* [DIRECTIVE]:
Render every line of the entries below as a JSON array of strings, one string per line, omitting blank lines.

* [LISTED ENTRIES]:

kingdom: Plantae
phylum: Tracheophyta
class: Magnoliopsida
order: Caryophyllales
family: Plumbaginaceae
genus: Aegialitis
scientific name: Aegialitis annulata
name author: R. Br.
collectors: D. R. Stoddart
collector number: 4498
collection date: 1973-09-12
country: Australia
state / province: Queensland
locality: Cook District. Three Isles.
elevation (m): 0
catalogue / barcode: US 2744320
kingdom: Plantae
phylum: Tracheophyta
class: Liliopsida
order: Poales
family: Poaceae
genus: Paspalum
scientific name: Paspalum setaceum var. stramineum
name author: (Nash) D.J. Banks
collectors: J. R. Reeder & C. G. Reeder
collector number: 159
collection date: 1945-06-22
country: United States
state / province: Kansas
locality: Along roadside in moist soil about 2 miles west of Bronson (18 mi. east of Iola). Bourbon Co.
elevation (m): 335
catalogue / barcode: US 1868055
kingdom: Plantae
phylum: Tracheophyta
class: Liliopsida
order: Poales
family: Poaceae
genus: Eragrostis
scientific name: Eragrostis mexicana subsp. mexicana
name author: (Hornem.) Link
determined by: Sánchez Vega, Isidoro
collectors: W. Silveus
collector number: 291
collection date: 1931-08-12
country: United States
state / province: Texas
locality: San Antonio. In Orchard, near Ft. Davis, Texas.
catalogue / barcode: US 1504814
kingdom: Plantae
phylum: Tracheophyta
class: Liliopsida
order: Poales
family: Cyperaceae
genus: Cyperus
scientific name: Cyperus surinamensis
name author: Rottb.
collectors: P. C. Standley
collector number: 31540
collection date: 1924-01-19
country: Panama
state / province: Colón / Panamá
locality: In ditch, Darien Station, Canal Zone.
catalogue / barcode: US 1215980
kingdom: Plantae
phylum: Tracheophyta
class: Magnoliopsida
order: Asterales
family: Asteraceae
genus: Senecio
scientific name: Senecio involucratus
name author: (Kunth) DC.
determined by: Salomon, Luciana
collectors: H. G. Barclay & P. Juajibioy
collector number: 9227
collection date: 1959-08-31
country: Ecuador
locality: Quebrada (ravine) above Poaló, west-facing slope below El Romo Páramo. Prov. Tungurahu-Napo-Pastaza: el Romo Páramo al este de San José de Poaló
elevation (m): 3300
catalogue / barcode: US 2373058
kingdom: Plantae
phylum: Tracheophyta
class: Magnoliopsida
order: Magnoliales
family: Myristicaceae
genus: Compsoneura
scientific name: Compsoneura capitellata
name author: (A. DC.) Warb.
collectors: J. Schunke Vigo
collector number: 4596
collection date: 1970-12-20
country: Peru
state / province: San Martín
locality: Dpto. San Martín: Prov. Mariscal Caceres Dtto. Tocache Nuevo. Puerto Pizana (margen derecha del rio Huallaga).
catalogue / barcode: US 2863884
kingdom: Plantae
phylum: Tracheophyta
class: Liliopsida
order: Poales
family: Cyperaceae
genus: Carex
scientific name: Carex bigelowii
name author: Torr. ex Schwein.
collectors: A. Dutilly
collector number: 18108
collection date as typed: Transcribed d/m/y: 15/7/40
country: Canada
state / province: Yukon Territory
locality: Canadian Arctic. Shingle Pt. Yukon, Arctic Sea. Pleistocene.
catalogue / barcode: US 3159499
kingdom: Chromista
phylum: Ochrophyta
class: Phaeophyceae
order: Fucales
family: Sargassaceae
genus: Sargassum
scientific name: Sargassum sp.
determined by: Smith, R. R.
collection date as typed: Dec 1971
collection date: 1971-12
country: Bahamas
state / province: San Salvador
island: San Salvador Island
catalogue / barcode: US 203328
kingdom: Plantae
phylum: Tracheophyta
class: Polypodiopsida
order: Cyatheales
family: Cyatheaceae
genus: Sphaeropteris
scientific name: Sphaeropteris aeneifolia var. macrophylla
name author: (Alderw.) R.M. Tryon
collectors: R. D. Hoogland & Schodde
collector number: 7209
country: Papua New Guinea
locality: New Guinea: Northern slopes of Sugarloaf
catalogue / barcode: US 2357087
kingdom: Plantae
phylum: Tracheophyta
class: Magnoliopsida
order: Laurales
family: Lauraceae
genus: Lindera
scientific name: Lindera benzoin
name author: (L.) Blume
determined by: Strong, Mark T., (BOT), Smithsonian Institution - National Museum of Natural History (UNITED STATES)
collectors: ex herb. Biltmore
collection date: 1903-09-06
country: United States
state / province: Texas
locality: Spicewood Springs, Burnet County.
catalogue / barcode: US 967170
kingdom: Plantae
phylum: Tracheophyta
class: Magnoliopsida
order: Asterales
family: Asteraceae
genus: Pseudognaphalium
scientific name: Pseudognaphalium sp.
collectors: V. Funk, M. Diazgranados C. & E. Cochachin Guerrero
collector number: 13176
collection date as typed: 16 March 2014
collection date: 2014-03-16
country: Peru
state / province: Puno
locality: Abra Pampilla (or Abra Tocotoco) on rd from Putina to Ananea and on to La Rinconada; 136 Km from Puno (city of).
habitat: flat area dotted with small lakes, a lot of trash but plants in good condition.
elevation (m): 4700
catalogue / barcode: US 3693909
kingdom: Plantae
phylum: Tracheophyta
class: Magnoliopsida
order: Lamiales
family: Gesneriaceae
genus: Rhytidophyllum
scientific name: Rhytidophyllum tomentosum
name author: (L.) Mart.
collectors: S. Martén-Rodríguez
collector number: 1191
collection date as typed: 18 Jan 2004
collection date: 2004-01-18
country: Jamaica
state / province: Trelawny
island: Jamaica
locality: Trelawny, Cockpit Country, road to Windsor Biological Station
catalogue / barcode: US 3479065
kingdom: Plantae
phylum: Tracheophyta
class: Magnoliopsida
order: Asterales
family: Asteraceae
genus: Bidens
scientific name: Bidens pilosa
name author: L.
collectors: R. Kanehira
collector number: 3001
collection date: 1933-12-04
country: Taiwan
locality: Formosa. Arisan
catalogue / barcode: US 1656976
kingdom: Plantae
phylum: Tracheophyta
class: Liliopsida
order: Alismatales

* [RESULT OF THE TASK]:
[
  "kingdom: Plantae",
  "phylum: Tracheophyta",
  "class: Magnoliopsida",
  "order: Caryophyllales",
  "family: Plumbaginaceae",
  "genus: Aegialitis",
  "scientific name: Aegialitis annulata",
  "name author: R. Br.",
  "collectors: D. R. Stoddart",
  "collector number: 4498",
  "collection date: 1973-09-12",
  "country: Australia",
  "state / province: Queensland",
  "locality: Cook District. Three Isles.",
  "elevation (m): 0",
  "catalogue / barcode: US 2744320",
  "kingdom: Plantae",
  "phylum: Tracheophyta",
  "class: Liliopsida",
  "order: Poales",
  "family: Poaceae",
  "genus: Paspalum",
  "scientific name: Paspalum setaceum var. stramineum",
  "name author: (Nash) D.J. Banks",
  "collectors: J. R. Reeder & C. G. Reeder",
  "collector number: 159",
  "collection date: 1945-06-22",
  "country: United States",
  "state / province: Kansas",
  "locality: Along roadside in moist soil about 2 miles west of Bronson (18 mi. east of Iola). Bourbon Co.",
  "elevation (m): 335",
  "catalogue / barcode: US 1868055",
  "kingdom: Plantae",
  "phylum: Tracheophyta",
  "class: Liliopsida",
  "order: Poales",
  "family: Poaceae",
  "genus: Eragrostis",
  "scientific name: Eragrostis mexicana subsp. mexicana",
  "name author: (Hornem.) Link",
  "determined by: Sánchez Vega, Isidoro",
  "collectors: W. Silveus",
  "collector number: 291",
  "collection date: 1931-08-12",
  "country: United States",
  "state / province: Texas",
  "locality: San Antonio. In Orchard, near Ft. Davis, Texas.",
  "catalogue / barcode: US 1504814",
  "kingdom: Plantae",
  "phylum: Tracheophyta",
  "class: Liliopsida",
  "order: Poales",
  "family: Cyperaceae",
  "genus: Cyperus",
  "scientific name: Cyperus surinamensis",
  "name author: Rottb.",
  "collectors: P. C. Standley",
  "collector number: 31540",
  "collection date: 1924-01-19",
  "country: Panama",
  "state / province: Colón / Panamá",
  "locality: In ditch, Darien Station, Canal Zone.",
  "catalogue / barcode: US 1215980",
  "kingdom: Plantae",
  "phylum: Tracheophyta",
  "class: Magnoliopsida",
  "order: Asterales",
  "family: Asteraceae",
  "genus: Senecio",
  "scientific name: Senecio involucratus",
  "name author: (Kunth) DC.",
  "determined by: Salomon, Luciana",
  "collectors: H. G. Barclay & P. Juajibioy",
  "collector number: 9227",
  "collection date: 1959-08-31",
  "country: Ecuador",
  "locality: Quebrada (ravine) above Poaló, west-facing slope below El Romo Páramo. Prov. Tungurahu-Napo-Pastaza: el Romo Páramo al este de San José de Poaló",
  "elevation (m): 3300",
  "catalogue / barcode: US 2373058",
  "kingdom: Plantae",
  "phylum: Tracheophyta",
  "class: Magnoliopsida",
  "order: Magnoliales",
  "family: Myristicaceae",
  "genus: Compsoneura",
  "scientific name: Compsoneura capitellata",
  "name author: (A. DC.) Warb.",
  "collectors: J. Schunke Vigo",
  "collector number: 4596",
  "collection date: 1970-12-20",
  "country: Peru",
  "state / province: San Martín",
  "locality: Dpto. San Martín: Prov. Mariscal Caceres Dtto. Tocache Nuevo. Puerto Pizana (margen derecha del rio Huallaga).",
  "catalogue / barcode: US 2863884",
  "kingdom: Plantae",
  "phylum: Tracheophyta",
  "class: Liliopsida",
  "order: Poales",
  "family: Cyperaceae",
  "genus: Carex",
  "scientific name: Carex bigelowii",
  "name author: Torr. ex Schwein.",
  "collectors: A. Dutilly",
  "collector number: 18108",
  "collection date as typed: Transcribed d/m/y: 15/7/40",
  "country: Canada",
  "state / province: Yukon Territory",
  "locality: Canadian Arctic. Shingle Pt. Yukon, Arctic Sea. Pleistocene.",
  "catalogue / barcode: US 3159499",
  "kingdom: Chromista",
  "phylum: Ochrophyta",
  "class: Phaeophyceae",
  "order: Fucales",
  "family: Sargassaceae",
  "genus: Sargassum",
  "scientific name: Sargassum sp.",
  "determined by: Smith, R. R.",
  "collection date as typed: Dec 1971",
  "collection date: 1971-12",
  "country: Bahamas",
  "state / province: San Salvador",
  "island: San Salvador Island",
  "catalogue / barcode: US 203328",
  "kingdom: Plantae",
  "phylum: Tracheophyta",
  "class: Polypodiopsida",
  "order: Cyatheales",
  "family: Cyatheaceae",
  "genus: Sphaeropteris",
  "scientific name: Sphaeropteris aeneifolia var. macrophylla",
  "name author: (Alderw.) R.M. Tryon",
  "collectors: R. D. Hoogland & Schodde",
  "collector number: 7209",
  "country: Papua New Guinea",
  "locality: New Guinea: Northern slopes of Sugarloaf",
  "catalogue / barcode: US 2357087",
  "kingdom: Plantae",
  "phylum: Tracheophyta",
  "class: Magnoliopsida",
  "order: Laurales",
  "family: Lauraceae",
  "genus: Lindera",
  "scientific name: Lindera benzoin",
  "name author: (L.) Blume",
  "determined by: Strong, Mark T., (BOT), Smithsonian Institution - National Museum of Natural History (UNITED STATES)",
  "collectors: ex herb. Biltmore",
  "collection date: 1903-09-06",
  "country: United States",
  "state / province: Texas",
  "locality: Spicewood Springs, Burnet County.",
  "catalogue / barcode: US 967170",
  "kingdom: Plantae",
  "phylum: Tracheophyta",
  "class: Magnoliopsida",
  "order: Asterales",
  "family: Asteraceae",
  "genus: Pseudognaphalium",
  "scientific name: Pseudognaphalium sp.",
  "collectors: V. Funk, M. Diazgranados C. & E. Cochachin Guerrero",
  "collector number: 13176",
  "collection date as typed: 16 March 2014",
  "collection date: 2014-03-16",
  "country: Peru",
  "state / province: Puno",
  "locality: Abra Pampilla (or Abra Tocotoco) on rd from Putina to Ananea and on to La Rinconada; 136 Km from Puno (city of).",
  "habitat: flat area dotted with small lakes, a lot of trash but plants in good condition.",
  "elevation (m): 4700",
  "catalogue / barcode: US 3693909",
  "kingdom: Plantae",
  "phylum: Tracheophyta",
  "class: Magnoliopsida",
  "order: Lamiales",
  "family: Gesneriaceae",
  "genus: Rhytidophyllum",
  "scientific name: Rhytidophyllum tomentosum",
  "name author: (L.) Mart.",
  "collectors: S. Martén-Rodríguez",
  "collector number: 1191",
  "collection date as typed: 18 Jan 2004",
  "collection date: 2004-01-18",
  "country: Jamaica",
  "state / province: Trelawny",
  "island: Jamaica",
  "locality: Trelawny, Cockpit Country, road to Windsor Biological Station",
  "catalogue / barcode: US 3479065",
  "kingdom: Plantae",
  "phylum: Tracheophyta",
  "class: Magnoliopsida",
  "order: Asterales",
  "family: Asteraceae",
  "genus: Bidens",
  "scientific name: Bidens pilosa",
  "name author: L.",
  "collectors: R. Kanehira",
  "collector number: 3001",
  "collection date: 1933-12-04",
  "country: Taiwan",
  "locality: Formosa. Arisan",
  "catalogue / barcode: US 1656976",
  "kingdom: Plantae",
  "phylum: Tracheophyta",
  "class: Liliopsida",
  "order: Alismatales"
]